In fact, the court went to considerable lengths to establish that the impact of its judgment will be minimal on non-Aboriginal Australians.
Only land such as vacant crown land, national parks and some leased land, can be subject to claims by the Aboriginal owners.
So, in many ways, the victory has been more symbolic than practical.
But that hasn't stopped indigenous people, like Queensland elder Douglas Bon, taking great satisfaction in the ruling.
"It gave us back our pride. Until Mabo, we had been a forgotten people, even though we knew that we were in the right."
Others, mainly white opponents, regarded the judgement as a mistake.
The former president of Western Australia's Liberal Party, Bill Hassel, said the ruling was greeted with "outrage".
"The High Court, which is not elected by anybody, not accountable to anybody, had presumed to move into the legislative area to make a whole new law," he said.
Some went further, fuelling the hysteria with unsubstantiated claims - Jeff Kennett, then the premier of Victoria, said suburban backyards could be at risk of takeover by Aboriginal people.
Ten years later, he conceded his fears were unfounded.
"I think that like many others, I was trying to deal with something that was new, that was undefined," Kennett told The Age newspaper.

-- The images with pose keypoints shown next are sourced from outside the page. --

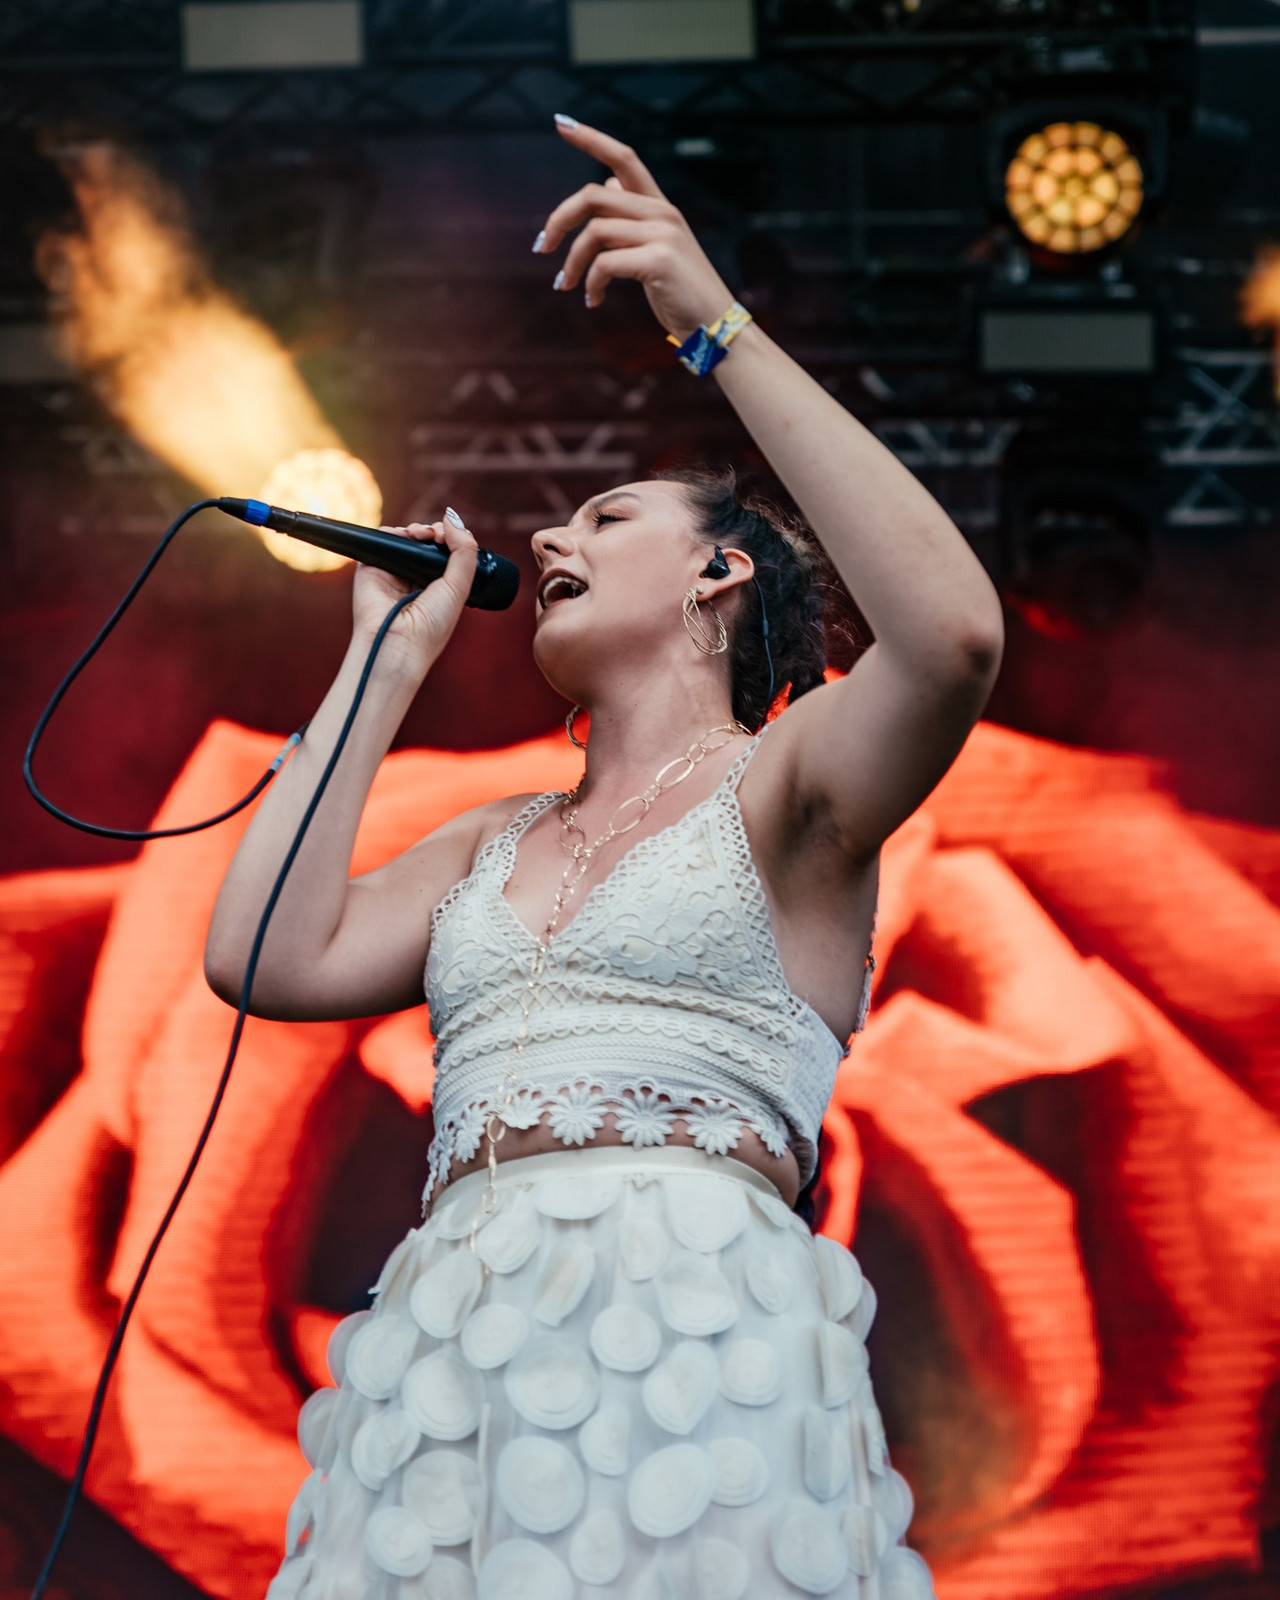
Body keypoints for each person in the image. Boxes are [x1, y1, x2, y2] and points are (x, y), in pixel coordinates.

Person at [205, 115, 1004, 1600]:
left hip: (694, 1333)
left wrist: (713, 328)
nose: (553, 539)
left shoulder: (795, 784)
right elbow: (259, 957)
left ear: (720, 573)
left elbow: (953, 636)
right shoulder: (490, 840)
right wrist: (380, 671)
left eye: (605, 514)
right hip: (462, 1337)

The practical effects of Mabo have, indeed, been mixed, judging by figures from the Koori Mail, a national indigenous-owned newspaper.
Up to April 2010, 84 native title cases had been dealt with by the courts, and 854,000 sq km (330,000 sq miles) is now covered by native title determinations.

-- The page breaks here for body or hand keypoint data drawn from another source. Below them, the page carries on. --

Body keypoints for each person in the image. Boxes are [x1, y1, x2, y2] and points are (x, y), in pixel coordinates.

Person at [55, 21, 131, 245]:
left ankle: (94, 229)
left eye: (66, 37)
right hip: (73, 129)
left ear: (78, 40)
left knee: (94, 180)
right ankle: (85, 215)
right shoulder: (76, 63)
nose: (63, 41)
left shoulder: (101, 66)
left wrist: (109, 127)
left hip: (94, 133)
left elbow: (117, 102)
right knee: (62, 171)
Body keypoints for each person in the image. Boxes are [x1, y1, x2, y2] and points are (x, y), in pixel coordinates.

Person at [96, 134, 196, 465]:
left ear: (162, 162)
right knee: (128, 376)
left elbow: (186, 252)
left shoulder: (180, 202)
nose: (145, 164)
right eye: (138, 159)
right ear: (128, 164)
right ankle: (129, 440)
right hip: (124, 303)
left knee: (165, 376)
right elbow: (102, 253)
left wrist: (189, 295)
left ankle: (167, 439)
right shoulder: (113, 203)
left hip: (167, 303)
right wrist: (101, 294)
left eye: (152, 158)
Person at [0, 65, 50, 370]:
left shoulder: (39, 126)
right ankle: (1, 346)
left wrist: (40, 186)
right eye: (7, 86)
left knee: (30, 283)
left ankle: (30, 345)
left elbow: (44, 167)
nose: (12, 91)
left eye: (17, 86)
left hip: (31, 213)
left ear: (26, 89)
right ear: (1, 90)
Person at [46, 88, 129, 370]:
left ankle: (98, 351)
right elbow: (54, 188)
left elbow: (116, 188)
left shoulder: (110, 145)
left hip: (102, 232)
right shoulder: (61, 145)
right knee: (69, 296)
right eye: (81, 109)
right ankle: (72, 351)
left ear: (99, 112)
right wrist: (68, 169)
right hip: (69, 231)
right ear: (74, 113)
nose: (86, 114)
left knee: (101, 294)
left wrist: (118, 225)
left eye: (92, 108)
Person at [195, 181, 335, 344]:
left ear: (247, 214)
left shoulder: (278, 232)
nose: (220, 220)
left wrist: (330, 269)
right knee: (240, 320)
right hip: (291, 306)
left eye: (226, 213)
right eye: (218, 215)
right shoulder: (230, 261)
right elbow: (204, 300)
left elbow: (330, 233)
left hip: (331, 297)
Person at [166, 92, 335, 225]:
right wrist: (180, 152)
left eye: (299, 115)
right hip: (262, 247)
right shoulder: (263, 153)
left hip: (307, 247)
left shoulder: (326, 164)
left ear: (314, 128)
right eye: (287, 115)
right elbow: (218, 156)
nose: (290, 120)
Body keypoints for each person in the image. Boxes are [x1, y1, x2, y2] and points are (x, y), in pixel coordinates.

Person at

But that's just 11% of Australia's land mass. In New South Wales, the most populous state, Aboriginal people have title over only 0.1% of the land.
Les Malezer, chairman of the Foundation for Aboriginal and Islander Research Action, is critical of the native title system for its failure to deliver for indigenous people.

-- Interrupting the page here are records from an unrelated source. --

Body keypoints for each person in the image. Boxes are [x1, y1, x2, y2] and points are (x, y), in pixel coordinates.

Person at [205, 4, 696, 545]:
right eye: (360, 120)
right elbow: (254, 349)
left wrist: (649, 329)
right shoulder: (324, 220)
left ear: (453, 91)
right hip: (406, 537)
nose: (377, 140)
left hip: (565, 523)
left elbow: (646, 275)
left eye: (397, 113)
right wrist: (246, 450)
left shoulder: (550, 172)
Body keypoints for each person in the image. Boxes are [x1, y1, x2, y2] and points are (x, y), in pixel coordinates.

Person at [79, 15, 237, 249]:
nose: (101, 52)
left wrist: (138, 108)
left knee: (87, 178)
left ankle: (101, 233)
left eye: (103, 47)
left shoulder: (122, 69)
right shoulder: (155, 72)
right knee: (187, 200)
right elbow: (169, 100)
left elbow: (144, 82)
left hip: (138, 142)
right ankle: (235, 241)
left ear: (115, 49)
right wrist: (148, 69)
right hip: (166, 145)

"If Koiki Mabo were alive today he would be an angry man," says Malezer. "The rights he won in the High Court have been eroded away by government, courts and socio-economic pressure."
Others, while acknowledging the shortcomings of Mabo's long-term legacy, still regard it as a watershed moment in Australian political, cultural and economic life.
Rachel Perkins, director of the new film, says Mabo's is "an iconic story in the tradition of great Australian tales, how a man, his wife and his mates profoundly changed the nation".
That is the view most widely endorsed by history.
Eddie Mabo had challenged the very ideological establishment of Australia and the first Australians.
He had refused to surrender his interests, or those of his people, to the domination of others.
He was, if you like, an Australian Nelson Mandela, someone who led his people in a struggle against incalculable odds, to what was rightfully theirs.